After two years in loungewear, there is nothing more appealing nowadays than uniforms. After relishing casual wear, formal wear signals something else. It signals how we’re ready to suit up and take on the new world.
That’s the premiere message for Fall 2022 menswear.
At the helm is Prada with a model army that included Kyle MacLachlan as the show opener and Jeff Goldblum closing the show. In between, Thomas Brodie-Sangster, Asa Butterfield, Damson Idris, Tom Mercier, Jaden Michael, Louis Partridge, Ashton Sanders and Filippo Scotti were spotted.
The show went viral before the curtain closed. Prada doesn’t just do something to create click bait; the intentionality is all about sending a clear message. As Miuccia Prada said in a prewritten quote, according to Vogue.com, “We were thinking about meaningful fashion, pieces that make sense. Clothes that make people feel important. The collection celebrates the idea of working—in all different spheres and meanings. It is a practical, everyday thing. But here, you are formally important. You are not casual.”
Intent and formality, as opposed to the staged casualness we’ve seen on social media, is what we need.
It’s time to get serious but not heavy. With what we’ve experienced, there is very little time to waste on something that has no impact.
The same goes for Neil Barrett, a staple in any serious man’s wardrobe. Their Fall 2022 offered precision. It was seen through the tailoring, the attention to detail, and the reverence for uniformity.
Of the collection, Barrett told Vogue.com, “Uniforms are about identity. But they’re also about individuality and a sense of belonging. I wanted to offer new versions for today’s man, rooted in tradition but filtered through my sensibility and a strong sense of modernity.”

• _Data for analysis_
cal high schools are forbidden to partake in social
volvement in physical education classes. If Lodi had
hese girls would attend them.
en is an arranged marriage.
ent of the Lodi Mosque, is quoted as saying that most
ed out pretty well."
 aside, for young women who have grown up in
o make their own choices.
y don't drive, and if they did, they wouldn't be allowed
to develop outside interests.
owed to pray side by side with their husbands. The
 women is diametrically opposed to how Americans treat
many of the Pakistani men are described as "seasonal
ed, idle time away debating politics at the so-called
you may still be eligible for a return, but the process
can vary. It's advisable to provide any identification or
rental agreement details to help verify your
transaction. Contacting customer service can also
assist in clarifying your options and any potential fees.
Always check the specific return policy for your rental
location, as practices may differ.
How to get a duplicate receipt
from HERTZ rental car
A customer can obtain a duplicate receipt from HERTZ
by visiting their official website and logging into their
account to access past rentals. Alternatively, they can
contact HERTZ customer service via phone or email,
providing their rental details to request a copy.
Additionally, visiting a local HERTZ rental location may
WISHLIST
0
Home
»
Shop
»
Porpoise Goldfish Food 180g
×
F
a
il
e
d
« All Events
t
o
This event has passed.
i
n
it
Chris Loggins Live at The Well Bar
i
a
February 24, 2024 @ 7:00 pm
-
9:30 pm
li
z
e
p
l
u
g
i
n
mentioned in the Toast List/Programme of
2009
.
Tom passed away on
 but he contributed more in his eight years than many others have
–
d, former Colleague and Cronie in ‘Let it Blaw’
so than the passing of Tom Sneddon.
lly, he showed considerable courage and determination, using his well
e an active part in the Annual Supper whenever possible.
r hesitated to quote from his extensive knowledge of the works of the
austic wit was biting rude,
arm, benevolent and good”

• _Exercise requirements_
1. Do the following statements agree with the piece on Fall 2022 menswear? For each, answer yes or no and quote the words from the piece that decide it.
(a) Jeff Goldblum opened the Prada show.
(b) Barrett told Vogue.com that uniforms are about identity.
(c) The Prada show went viral only after the curtain closed.
2. Quote the piece on Fall 2022 menswear from "After two years" to "Fall 2022 menswear.".
3. Extend the piece on Fall 2022 menswear past its last sentence.

• _Results of the exercise_
1.
(a) No: "Kyle MacLachlan as the show opener and Jeff Goldblum closing the show."
(b) Yes: "Uniforms are about identity."
(c) No: "The show went viral before the curtain closed."

2.
After two years in loungewear, there is nothing more appealing nowadays than uniforms. After relishing casual wear, formal wear signals something else. It signals how we’re ready to suit up and take on the new world.
That’s the premiere message for Fall 2022 menswear.

3.
Meant for work
What this meant was a collection that took different elements from various uniforms: naval trousers, military jackets, padded bombers and workers’ garments. It was stylish because it was meant for work, and not just that Instagram moment.
Magliano took pause for the time we’ve spent indoors and how that’s enforced our sense of what’s important. “Introspection and solitude, I’ve been through a hard path really. But I had to make peace with who I am and what I want to express,” he told Vogue.com.
Presented in front of a bed, as if to show how we’re conquering the world awake after a deep slumber, the soft tailoring, oversized fits and slouchy sweaters still looked toward a life led without completely forgetting the lessons we’ve learned.
On the other hand, JW Anderson provided that much-needed element of whimsy and weirdness. The designer decided to challenge the ideas of hyper- masculinity for the season. The product was a top made of what seems to be baller bands and polo shirt dresses.
It was Anderson’s shout-out to the places that accommodate alternate definitions of masculinity. He admitted in interviews that the pieces were inspired by forays online that included ASMR videos and TikTok content.
In almost the same vein was MSGM. The colorful collection was fully intentional with the pulse on what’s happening. Adjusting to the pandemic restrictions, Massimo Giorgetti collaborated with different creatives, including architect and industrial designer Gaetano Pesce. Giorgetti took off from Pesce’s work, and said in one of his statements.
“It’s about Il Rumore del Tempo (The Noise of Time),” he told Vogue.com. “In a nutshell, what Pesce said was that time is an extraordinary thing; it can be behind or ahead of us. But you have to fit in with its rhythm—otherwise you have no choice but to be left out and grow old.”
With everything still being up in the air, MSGM reminded us to go with it and even make it our own.